▸ Records:
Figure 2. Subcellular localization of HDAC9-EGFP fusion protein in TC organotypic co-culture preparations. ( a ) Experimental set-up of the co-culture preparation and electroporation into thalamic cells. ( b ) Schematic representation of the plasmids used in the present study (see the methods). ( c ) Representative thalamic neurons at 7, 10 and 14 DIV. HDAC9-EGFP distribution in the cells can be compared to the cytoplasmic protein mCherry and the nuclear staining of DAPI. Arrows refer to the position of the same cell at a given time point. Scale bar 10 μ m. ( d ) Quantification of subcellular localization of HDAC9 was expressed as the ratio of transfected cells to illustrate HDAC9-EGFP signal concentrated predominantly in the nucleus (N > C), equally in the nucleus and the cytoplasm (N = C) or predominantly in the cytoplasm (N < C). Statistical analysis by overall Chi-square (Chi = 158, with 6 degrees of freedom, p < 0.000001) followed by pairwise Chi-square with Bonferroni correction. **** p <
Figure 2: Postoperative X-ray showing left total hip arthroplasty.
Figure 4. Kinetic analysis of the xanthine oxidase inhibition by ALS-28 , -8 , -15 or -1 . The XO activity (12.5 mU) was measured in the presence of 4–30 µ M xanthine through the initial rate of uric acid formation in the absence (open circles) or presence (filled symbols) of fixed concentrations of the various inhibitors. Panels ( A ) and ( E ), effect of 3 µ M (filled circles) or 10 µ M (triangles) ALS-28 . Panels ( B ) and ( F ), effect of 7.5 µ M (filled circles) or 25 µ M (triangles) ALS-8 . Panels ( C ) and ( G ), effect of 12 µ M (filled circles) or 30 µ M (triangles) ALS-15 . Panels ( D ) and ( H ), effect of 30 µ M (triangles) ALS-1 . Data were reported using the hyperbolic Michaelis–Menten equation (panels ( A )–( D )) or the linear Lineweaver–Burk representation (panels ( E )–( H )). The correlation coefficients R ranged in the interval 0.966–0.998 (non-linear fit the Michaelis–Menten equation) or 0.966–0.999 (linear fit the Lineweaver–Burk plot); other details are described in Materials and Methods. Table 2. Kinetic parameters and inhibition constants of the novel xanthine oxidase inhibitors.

--

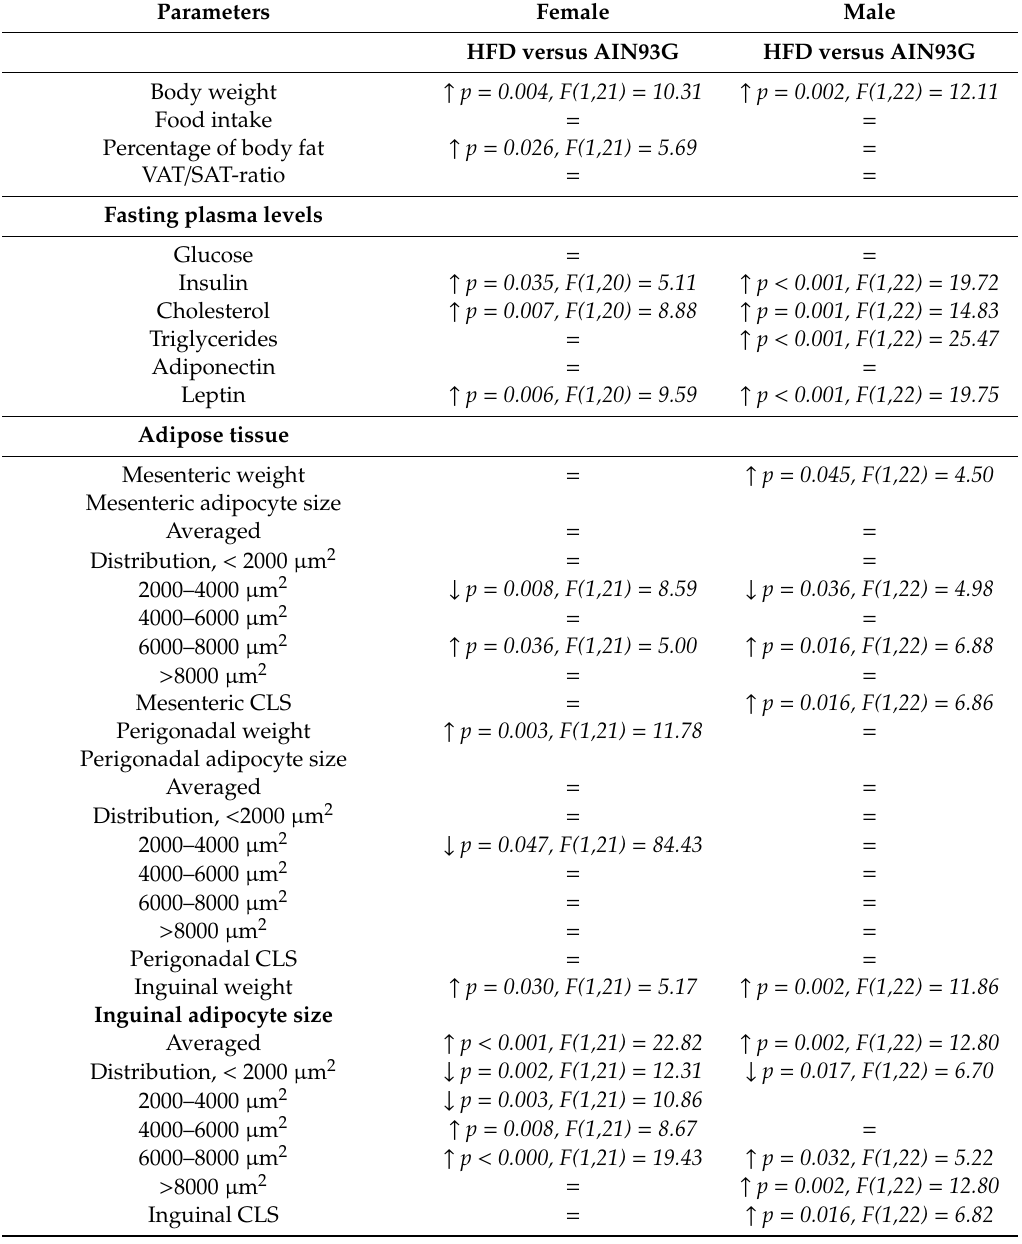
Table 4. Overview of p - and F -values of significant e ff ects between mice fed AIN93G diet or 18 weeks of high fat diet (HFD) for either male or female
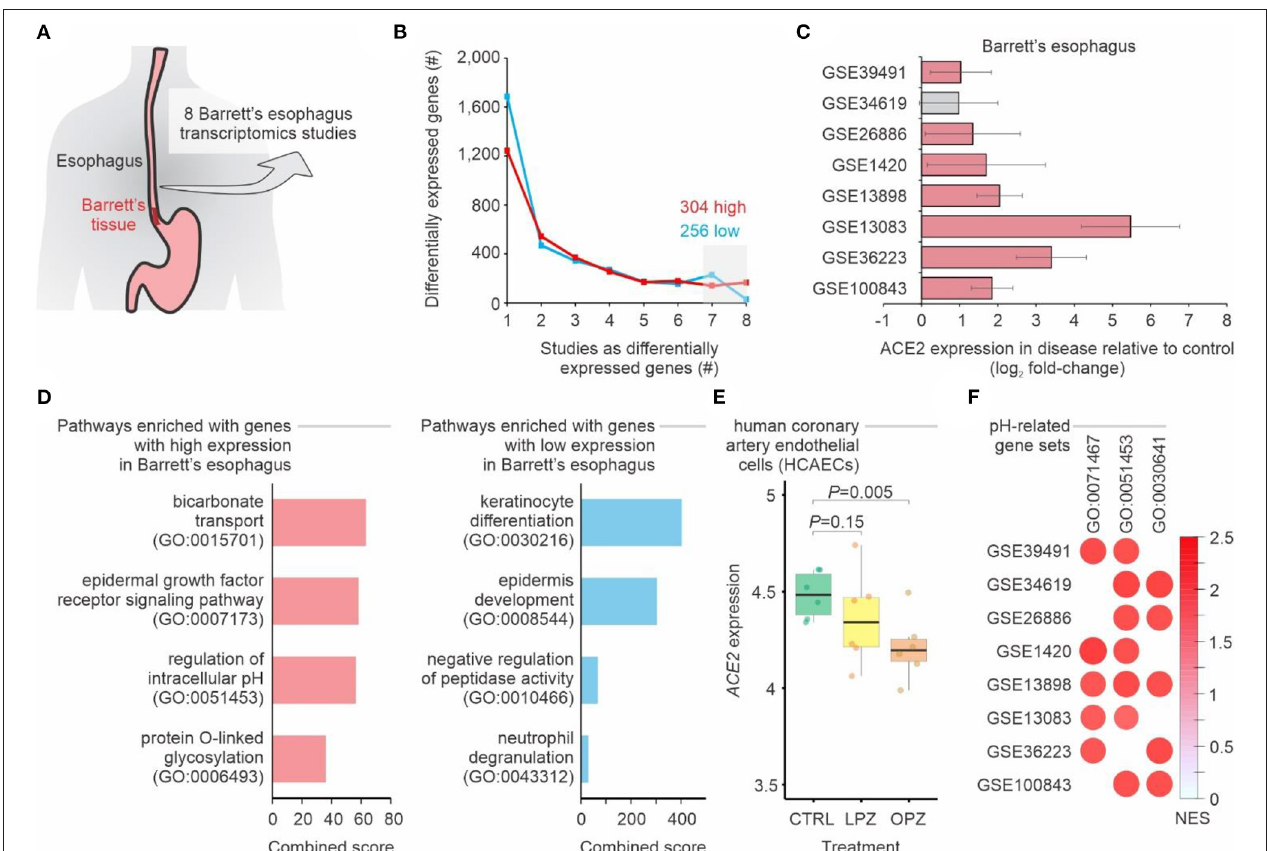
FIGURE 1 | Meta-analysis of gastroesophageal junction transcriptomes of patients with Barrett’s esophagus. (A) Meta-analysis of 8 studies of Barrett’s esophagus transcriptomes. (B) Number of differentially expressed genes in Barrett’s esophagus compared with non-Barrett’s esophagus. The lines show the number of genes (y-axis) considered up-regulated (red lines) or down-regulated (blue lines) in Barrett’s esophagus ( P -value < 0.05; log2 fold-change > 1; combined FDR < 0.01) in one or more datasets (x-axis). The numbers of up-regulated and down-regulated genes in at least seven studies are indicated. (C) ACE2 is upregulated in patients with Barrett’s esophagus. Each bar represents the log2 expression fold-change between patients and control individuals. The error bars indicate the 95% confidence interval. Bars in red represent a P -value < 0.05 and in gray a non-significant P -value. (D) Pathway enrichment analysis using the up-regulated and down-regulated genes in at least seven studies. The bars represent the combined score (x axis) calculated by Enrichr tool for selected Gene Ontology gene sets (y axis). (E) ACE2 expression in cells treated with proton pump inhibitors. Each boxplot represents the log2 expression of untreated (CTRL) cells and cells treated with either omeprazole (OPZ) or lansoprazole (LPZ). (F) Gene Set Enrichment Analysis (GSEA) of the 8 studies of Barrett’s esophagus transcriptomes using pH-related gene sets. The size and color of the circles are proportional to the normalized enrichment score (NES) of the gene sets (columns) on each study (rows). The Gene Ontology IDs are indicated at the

==

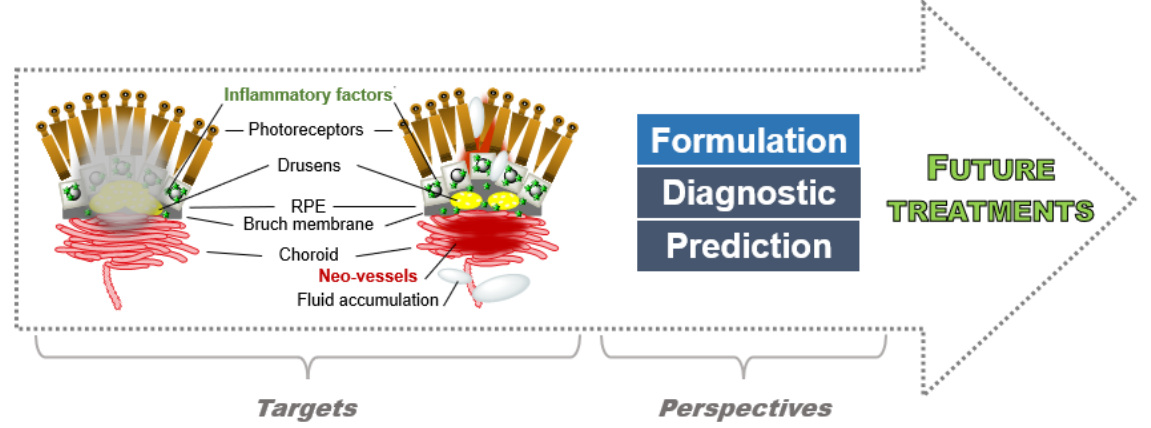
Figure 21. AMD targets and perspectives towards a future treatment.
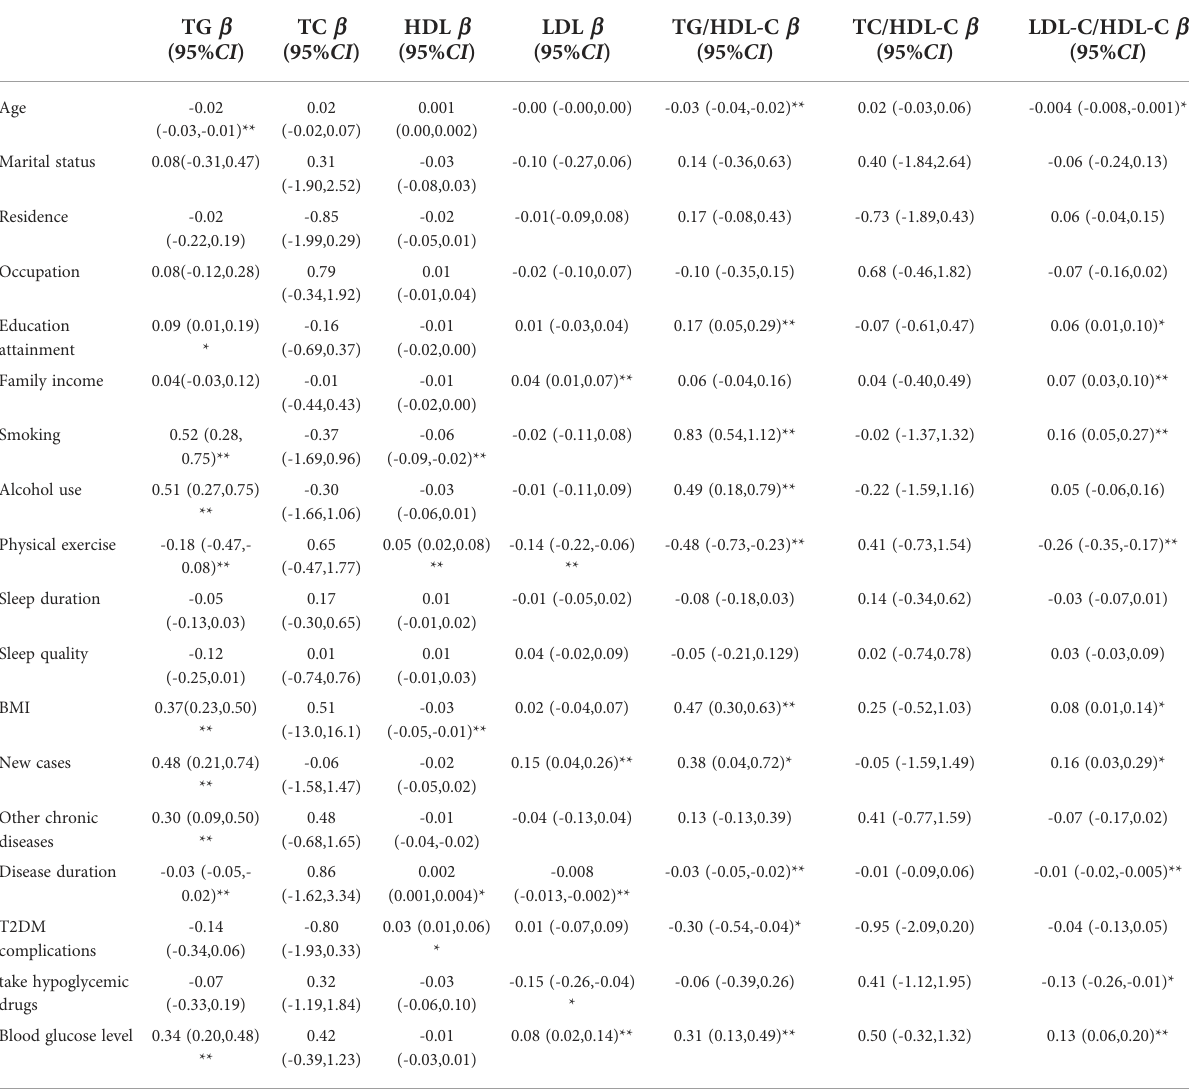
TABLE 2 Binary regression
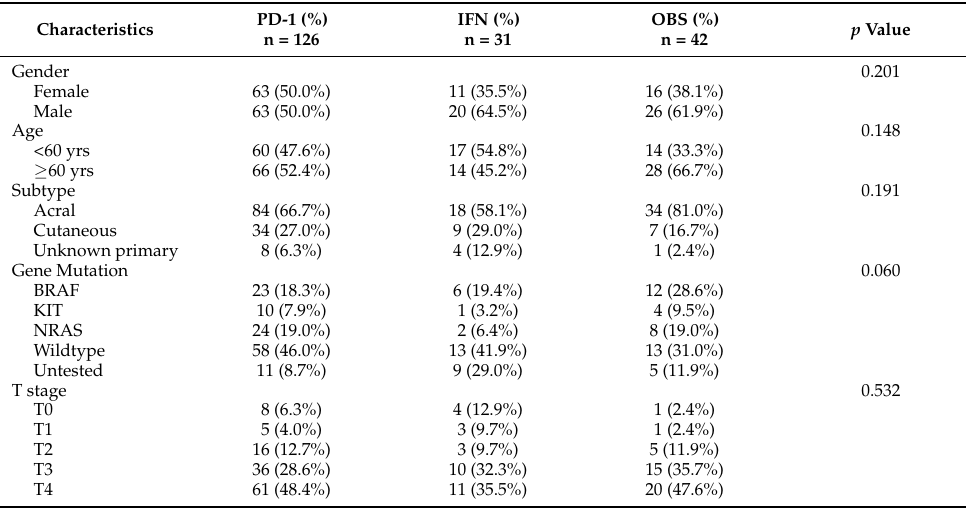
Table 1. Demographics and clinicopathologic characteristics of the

▸ Description of the task: Using only the entries above, output the line with "Figure 2. Subcellular", the line with "Figure 2: Postoperative", and all lines between them, exactly as they stand.

▸ Written response:
Figure 2. Subcellular localization of HDAC9-EGFP fusion protein in TC organotypic co-culture preparations. ( a ) Experimental set-up of the co-culture preparation and electroporation into thalamic cells. ( b ) Schematic representation of the plasmids used in the present study (see the methods). ( c ) Representative thalamic neurons at 7, 10 and 14 DIV. HDAC9-EGFP distribution in the cells can be compared to the cytoplasmic protein mCherry and the nuclear staining of DAPI. Arrows refer to the position of the same cell at a given time point. Scale bar 10 μ m. ( d ) Quantification of subcellular localization of HDAC9 was expressed as the ratio of transfected cells to illustrate HDAC9-EGFP signal concentrated predominantly in the nucleus (N > C), equally in the nucleus and the cytoplasm (N = C) or predominantly in the cytoplasm (N < C). Statistical analysis by overall Chi-square (Chi = 158, with 6 degrees of freedom, p < 0.000001) followed by pairwise Chi-square with Bonferroni correction. **** p <
Figure 2: Postoperative X-ray showing left total hip arthroplasty.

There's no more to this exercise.